In brief: Who is in to create an Open Trait Data repository?
In this same moment at least 10 researchers (but mostly undergrads) are compiling trait data for some exciting analysis. That includes myself. In fact, most trait analysis are hampered by the quality of the traits, which are often lumped to the species level, and hence do not capture the natural variation, or info for some species is based on just one population with the hope that it is representative. Paradoxically, I think this trait data is very abundant, but not available. Thousands of researchers have measures, for example, of body size for a bunch of specimens of his/her preferred taxa. This data is just not accessible or is scattered on the net.

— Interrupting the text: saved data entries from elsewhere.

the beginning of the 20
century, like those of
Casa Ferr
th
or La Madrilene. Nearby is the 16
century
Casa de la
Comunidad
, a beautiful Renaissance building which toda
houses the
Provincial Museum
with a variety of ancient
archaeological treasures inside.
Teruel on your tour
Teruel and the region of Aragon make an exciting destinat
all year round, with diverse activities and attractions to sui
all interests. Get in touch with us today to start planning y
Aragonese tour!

There are some databases (some open, some not) with traits for some groups (plants, birds and mammals) but not a joint effort to capture all this knowledge like the GenBank initiative. So I propose to create a TraitBank. The technology is easy to implement (from a SQL server liked to a web, to a simple Google spreadsheet), but the key aspect would be to enroll the community to make trait data deposition encouraged upon manuscript acceptance. Do you think that the leading journals will ask authors to deposit any morphological or life history measurement reported in the paper? It will also be important that a well-known independent organisation host the data. Any idea on who to contact? would Figshare be an option?
The fields should be very delimited to allow an easy search and compilation of information; as a first pass I would propose:
– Publication associated with the data and/or author
– Species taxonomy (full taxonomy can be retrieved from ITIS)
– Measurement is in wild or captive populations
– Region and Lat/Long of the measurement
– Category (morphological;life history; or ecological trait)
– Subcategory (e.g. body mass; clutch size; survival; phenology…)
– Mean value, SE and n: Units should be fixed by the subcategory.
A form and an option to upload a large csv should be enough. An API that allow connecting to R would be a blast. So how can we move that idea forward?